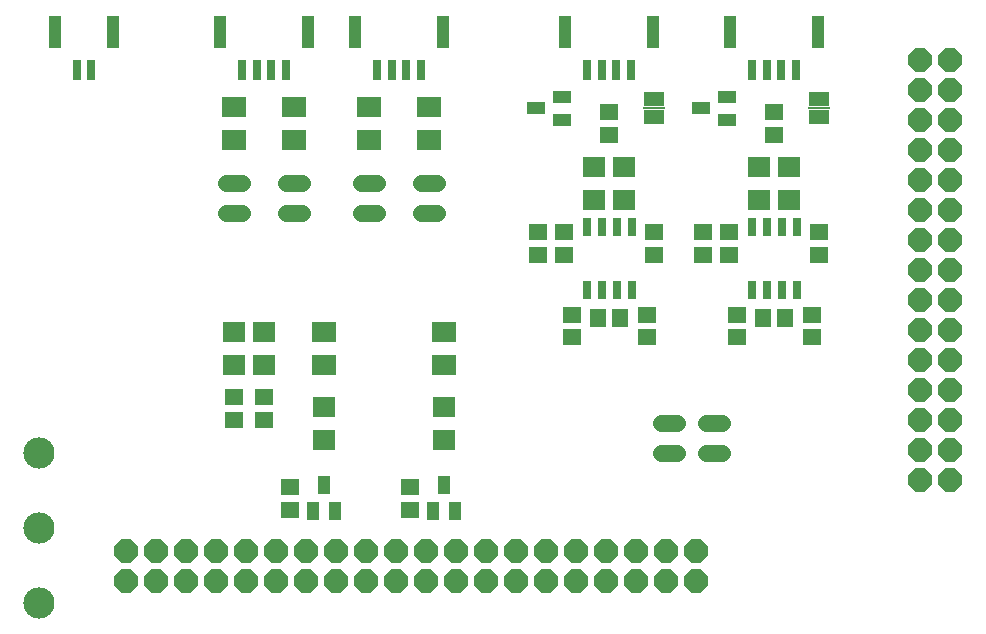
<source format=gbr>
G04 EAGLE Gerber RS-274X export*
G75*
%MOMM*%
%FSLAX34Y34*%
%LPD*%
%INSoldermask Top*%
%IPPOS*%
%AMOC8*
5,1,8,0,0,1.08239X$1,22.5*%
G01*
%ADD10P,2.171924X8X22.500000*%
%ADD11P,2.171924X8X292.500000*%
%ADD12R,2.101600X1.701600*%
%ADD13R,1.904600X1.701600*%
%ADD14R,0.711200X1.625600*%
%ADD15R,1.401600X1.601600*%
%ADD16R,1.601600X1.401600*%
%ADD17R,1.701800X1.270000*%
%ADD18R,1.828800X0.152400*%
%ADD19C,1.473200*%
%ADD20R,0.701600X1.801600*%
%ADD21R,1.101600X2.801600*%
%ADD22R,1.101600X1.501600*%
%ADD23R,1.501600X1.101600*%
%ADD24C,2.641600*%


D10*
X99060Y56896D03*
X99060Y82296D03*
X124460Y56896D03*
X124460Y82296D03*
X149860Y56896D03*
X149860Y82296D03*
X175260Y56896D03*
X175260Y82296D03*
X200660Y56896D03*
X200660Y82296D03*
X226060Y56896D03*
X226060Y82296D03*
X251460Y56896D03*
X251460Y82296D03*
X276860Y56896D03*
X276860Y82296D03*
X302260Y56896D03*
X302260Y82296D03*
X327660Y56896D03*
X327660Y82296D03*
X353060Y56896D03*
X353060Y82296D03*
X378460Y56896D03*
X378460Y82296D03*
X403860Y56896D03*
X403860Y82296D03*
X429260Y56896D03*
X429260Y82296D03*
X454660Y56896D03*
X454660Y82296D03*
X480060Y56896D03*
X480060Y82296D03*
X505460Y56896D03*
X505460Y82296D03*
X530860Y56896D03*
X530860Y82296D03*
X556260Y56896D03*
X556260Y82296D03*
X581660Y56896D03*
X581660Y82296D03*
D11*
X770890Y497840D03*
X796290Y497840D03*
X770890Y472440D03*
X796290Y472440D03*
X770890Y447040D03*
X796290Y447040D03*
X770890Y421640D03*
X796290Y421640D03*
X770890Y396240D03*
X796290Y396240D03*
X770890Y370840D03*
X796290Y370840D03*
X770890Y345440D03*
X796290Y345440D03*
X770890Y320040D03*
X796290Y320040D03*
X770890Y294640D03*
X796290Y294640D03*
X770890Y269240D03*
X796290Y269240D03*
X770890Y243840D03*
X796290Y243840D03*
X770890Y218440D03*
X796290Y218440D03*
X770890Y193040D03*
X796290Y193040D03*
X770890Y167640D03*
X796290Y167640D03*
X770890Y142240D03*
X796290Y142240D03*
D12*
X355600Y458500D03*
X355600Y430500D03*
X241300Y458500D03*
X241300Y430500D03*
X190500Y458500D03*
X190500Y430500D03*
X304800Y430500D03*
X304800Y458500D03*
D13*
X266700Y204720D03*
X266700Y176280D03*
X368300Y204720D03*
X368300Y176280D03*
D12*
X266700Y240000D03*
X266700Y268000D03*
X368300Y240000D03*
X368300Y268000D03*
D14*
X628650Y303276D03*
X628650Y357124D03*
X641350Y303276D03*
X654050Y303276D03*
X641350Y357124D03*
X654050Y357124D03*
X666750Y303276D03*
X666750Y357124D03*
X488950Y303276D03*
X488950Y357124D03*
X501650Y303276D03*
X514350Y303276D03*
X501650Y357124D03*
X514350Y357124D03*
X527050Y303276D03*
X527050Y357124D03*
D15*
X657200Y279400D03*
X638200Y279400D03*
X517500Y279400D03*
X498500Y279400D03*
D16*
X546100Y352400D03*
X546100Y333400D03*
X685800Y352400D03*
X685800Y333400D03*
X647700Y435000D03*
X647700Y454000D03*
X508000Y435000D03*
X508000Y454000D03*
X615950Y263550D03*
X615950Y282550D03*
X679450Y263550D03*
X679450Y282550D03*
X609600Y333400D03*
X609600Y352400D03*
X476250Y263550D03*
X476250Y282550D03*
X539750Y263550D03*
X539750Y282550D03*
X469900Y333400D03*
X469900Y352400D03*
D13*
X635000Y379480D03*
X635000Y407920D03*
X660400Y407920D03*
X660400Y379480D03*
X495300Y379480D03*
X495300Y407920D03*
X520700Y407920D03*
X520700Y379480D03*
D17*
X685800Y449580D03*
X685800Y464820D03*
D18*
X685800Y457200D03*
D17*
X546100Y449580D03*
X546100Y464820D03*
D18*
X546100Y457200D03*
D19*
X551942Y190500D02*
X565658Y190500D01*
X565658Y165100D02*
X551942Y165100D01*
X590042Y190500D02*
X603758Y190500D01*
X603758Y165100D02*
X590042Y165100D01*
X362458Y393700D02*
X348742Y393700D01*
X348742Y368300D02*
X362458Y368300D01*
X248158Y393700D02*
X234442Y393700D01*
X234442Y368300D02*
X248158Y368300D01*
X197358Y393700D02*
X183642Y393700D01*
X183642Y368300D02*
X197358Y368300D01*
D20*
X323950Y489975D03*
X336450Y489975D03*
D21*
X367450Y521975D03*
X292950Y521975D03*
D20*
X348950Y489975D03*
X311450Y489975D03*
X209650Y489975D03*
X222150Y489975D03*
D21*
X253150Y521975D03*
X178650Y521975D03*
D20*
X234650Y489975D03*
X197150Y489975D03*
X57250Y489975D03*
X69750Y489975D03*
D21*
X88250Y521975D03*
X38750Y521975D03*
D19*
X297942Y393700D02*
X311658Y393700D01*
X311658Y368300D02*
X297942Y368300D01*
D16*
X587375Y333400D03*
X587375Y352400D03*
X447675Y333400D03*
X447675Y352400D03*
D20*
X641450Y489975D03*
X653950Y489975D03*
D21*
X684950Y521975D03*
X610450Y521975D03*
D20*
X666450Y489975D03*
X628950Y489975D03*
X501750Y489975D03*
X514250Y489975D03*
D21*
X545250Y521975D03*
X470750Y521975D03*
D20*
X526750Y489975D03*
X489250Y489975D03*
D22*
X368300Y138000D03*
X377800Y116000D03*
X358800Y116000D03*
X266700Y138000D03*
X276200Y116000D03*
X257200Y116000D03*
D16*
X238125Y117500D03*
X238125Y136500D03*
X339725Y117500D03*
X339725Y136500D03*
D23*
X585900Y457200D03*
X607900Y466700D03*
X607900Y447700D03*
X446200Y457200D03*
X468200Y466700D03*
X468200Y447700D03*
D13*
X190500Y239780D03*
X190500Y268220D03*
X215900Y239780D03*
X215900Y268220D03*
D16*
X190500Y212700D03*
X190500Y193700D03*
X215900Y212700D03*
X215900Y193700D03*
D24*
X25400Y165100D03*
X25400Y101600D03*
X25400Y38100D03*
M02*

</source>
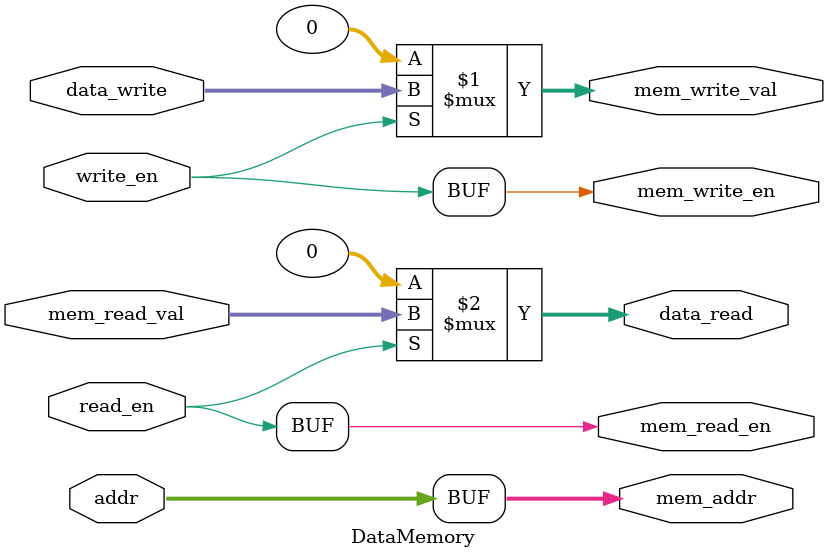
<source format=v>
`ifndef __DATAMEMORY_V__
`define __DATAMEMORY_V__

module DataMemory # (
	parameter MEM_WIDTH = 32, // size
	parameter MEM_SIZE = 256 // length
	)	(
	input wire [$clog2(MEM_SIZE)-1:0] addr,
	output wire [MEM_WIDTH-1:0] data_read,
	input wire [MEM_WIDTH-1:0] data_write,
	input wire read_en,
	input wire write_en,

	output wire [$clog2(MEM_SIZE)-1:0] mem_addr,
	output wire mem_read_en,
	output wire mem_write_en,
	input wire [MEM_WIDTH-1:0] mem_read_val,
	output wire [MEM_WIDTH-1:0] mem_write_val
	);

	assign mem_addr = addr;
	assign mem_read_en = read_en;
	assign mem_write_en = write_en;
	assign mem_write_val = write_en ? data_write : 0;
	assign data_read = read_en ? mem_read_val : 0;

endmodule

`endif /*__DATAMEMORY_V__*/

</source>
* * * * *
A precise copy of each record, with the images removed, should be output.

<source format=gbr>
G04 EAGLE Gerber RS-274X export*
G75*
%MOMM*%
%FSLAX34Y34*%
%LPD*%
%INSoldermask Top*%
%IPPOS*%
%AMOC8*
5,1,8,0,0,1.08239X$1,22.5*%
G01*
%ADD10P,2.171924X8X22.500000*%
%ADD11P,2.171924X8X292.500000*%
%ADD12R,2.101600X1.701600*%
%ADD13R,1.904600X1.701600*%
%ADD14R,0.711200X1.625600*%
%ADD15R,1.401600X1.601600*%
%ADD16R,1.601600X1.401600*%
%ADD17R,1.701800X1.270000*%
%ADD18R,1.828800X0.152400*%
%ADD19C,1.473200*%
%ADD20R,0.701600X1.801600*%
%ADD21R,1.101600X2.801600*%
%ADD22R,1.101600X1.501600*%
%ADD23R,1.501600X1.101600*%
%ADD24C,2.641600*%


D10*
X99060Y56896D03*
X99060Y82296D03*
X124460Y56896D03*
X124460Y82296D03*
X149860Y56896D03*
X149860Y82296D03*
X175260Y56896D03*
X175260Y82296D03*
X200660Y56896D03*
X200660Y82296D03*
X226060Y56896D03*
X226060Y82296D03*
X251460Y56896D03*
X251460Y82296D03*
X276860Y56896D03*
X276860Y82296D03*
X302260Y56896D03*
X302260Y82296D03*
X327660Y56896D03*
X327660Y82296D03*
X353060Y56896D03*
X353060Y82296D03*
X378460Y56896D03*
X378460Y82296D03*
X403860Y56896D03*
X403860Y82296D03*
X429260Y56896D03*
X429260Y82296D03*
X454660Y56896D03*
X454660Y82296D03*
X480060Y56896D03*
X480060Y82296D03*
X505460Y56896D03*
X505460Y82296D03*
X530860Y56896D03*
X530860Y82296D03*
X556260Y56896D03*
X556260Y82296D03*
X581660Y56896D03*
X581660Y82296D03*
D11*
X770890Y497840D03*
X796290Y497840D03*
X770890Y472440D03*
X796290Y472440D03*
X770890Y447040D03*
X796290Y447040D03*
X770890Y421640D03*
X796290Y421640D03*
X770890Y396240D03*
X796290Y396240D03*
X770890Y370840D03*
X796290Y370840D03*
X770890Y345440D03*
X796290Y345440D03*
X770890Y320040D03*
X796290Y320040D03*
X770890Y294640D03*
X796290Y294640D03*
X770890Y269240D03*
X796290Y269240D03*
X770890Y243840D03*
X796290Y243840D03*
X770890Y218440D03*
X796290Y218440D03*
X770890Y193040D03*
X796290Y193040D03*
X770890Y167640D03*
X796290Y167640D03*
X770890Y142240D03*
X796290Y142240D03*
D12*
X355600Y458500D03*
X355600Y430500D03*
X241300Y458500D03*
X241300Y430500D03*
X190500Y458500D03*
X190500Y430500D03*
X304800Y430500D03*
X304800Y458500D03*
D13*
X266700Y204720D03*
X266700Y176280D03*
X368300Y204720D03*
X368300Y176280D03*
D12*
X266700Y240000D03*
X266700Y268000D03*
X368300Y240000D03*
X368300Y268000D03*
D14*
X628650Y303276D03*
X628650Y357124D03*
X641350Y303276D03*
X654050Y303276D03*
X641350Y357124D03*
X654050Y357124D03*
X666750Y303276D03*
X666750Y357124D03*
X488950Y303276D03*
X488950Y357124D03*
X501650Y303276D03*
X514350Y303276D03*
X501650Y357124D03*
X514350Y357124D03*
X527050Y303276D03*
X527050Y357124D03*
D15*
X657200Y279400D03*
X638200Y279400D03*
X517500Y279400D03*
X498500Y279400D03*
D16*
X546100Y352400D03*
X546100Y333400D03*
X685800Y352400D03*
X685800Y333400D03*
X647700Y435000D03*
X647700Y454000D03*
X508000Y435000D03*
X508000Y454000D03*
X615950Y263550D03*
X615950Y282550D03*
X679450Y263550D03*
X679450Y282550D03*
X609600Y333400D03*
X609600Y352400D03*
X476250Y263550D03*
X476250Y282550D03*
X539750Y263550D03*
X539750Y282550D03*
X469900Y333400D03*
X469900Y352400D03*
D13*
X635000Y379480D03*
X635000Y407920D03*
X660400Y407920D03*
X660400Y379480D03*
X495300Y379480D03*
X495300Y407920D03*
X520700Y407920D03*
X520700Y379480D03*
D17*
X685800Y449580D03*
X685800Y464820D03*
D18*
X685800Y457200D03*
D17*
X546100Y449580D03*
X546100Y464820D03*
D18*
X546100Y457200D03*
D19*
X551942Y190500D02*
X565658Y190500D01*
X565658Y165100D02*
X551942Y165100D01*
X590042Y190500D02*
X603758Y190500D01*
X603758Y165100D02*
X590042Y165100D01*
X362458Y393700D02*
X348742Y393700D01*
X348742Y368300D02*
X362458Y368300D01*
X248158Y393700D02*
X234442Y393700D01*
X234442Y368300D02*
X248158Y368300D01*
X197358Y393700D02*
X183642Y393700D01*
X183642Y368300D02*
X197358Y368300D01*
D20*
X323950Y489975D03*
X336450Y489975D03*
D21*
X367450Y521975D03*
X292950Y521975D03*
D20*
X348950Y489975D03*
X311450Y489975D03*
X209650Y489975D03*
X222150Y489975D03*
D21*
X253150Y521975D03*
X178650Y521975D03*
D20*
X234650Y489975D03*
X197150Y489975D03*
X57250Y489975D03*
X69750Y489975D03*
D21*
X88250Y521975D03*
X38750Y521975D03*
D19*
X297942Y393700D02*
X311658Y393700D01*
X311658Y368300D02*
X297942Y368300D01*
D16*
X587375Y333400D03*
X587375Y352400D03*
X447675Y333400D03*
X447675Y352400D03*
D20*
X641450Y489975D03*
X653950Y489975D03*
D21*
X684950Y521975D03*
X610450Y521975D03*
D20*
X666450Y489975D03*
X628950Y489975D03*
X501750Y489975D03*
X514250Y489975D03*
D21*
X545250Y521975D03*
X470750Y521975D03*
D20*
X526750Y489975D03*
X489250Y489975D03*
D22*
X368300Y138000D03*
X377800Y116000D03*
X358800Y116000D03*
X266700Y138000D03*
X276200Y116000D03*
X257200Y116000D03*
D16*
X238125Y117500D03*
X238125Y136500D03*
X339725Y117500D03*
X339725Y136500D03*
D23*
X585900Y457200D03*
X607900Y466700D03*
X607900Y447700D03*
X446200Y457200D03*
X468200Y466700D03*
X468200Y447700D03*
D13*
X190500Y239780D03*
X190500Y268220D03*
X215900Y239780D03*
X215900Y268220D03*
D16*
X190500Y212700D03*
X190500Y193700D03*
X215900Y212700D03*
X215900Y193700D03*
D24*
X25400Y165100D03*
X25400Y101600D03*
X25400Y38100D03*
M02*

</source>
<source format=v>
`ifndef __DATAMEMORY_V__
`define __DATAMEMORY_V__

module DataMemory # (
	parameter MEM_WIDTH = 32, // size
	parameter MEM_SIZE = 256 // length
	)	(
	input wire [$clog2(MEM_SIZE)-1:0] addr,
	output wire [MEM_WIDTH-1:0] data_read,
	input wire [MEM_WIDTH-1:0] data_write,
	input wire read_en,
	input wire write_en,

	output wire [$clog2(MEM_SIZE)-1:0] mem_addr,
	output wire mem_read_en,
	output wire mem_write_en,
	input wire [MEM_WIDTH-1:0] mem_read_val,
	output wire [MEM_WIDTH-1:0] mem_write_val
	);

	assign mem_addr = addr;
	assign mem_read_en = read_en;
	assign mem_write_en = write_en;
	assign mem_write_val = write_en ? data_write : 0;
	assign data_read = read_en ? mem_read_val : 0;

endmodule

`endif /*__DATAMEMORY_V__*/

</source>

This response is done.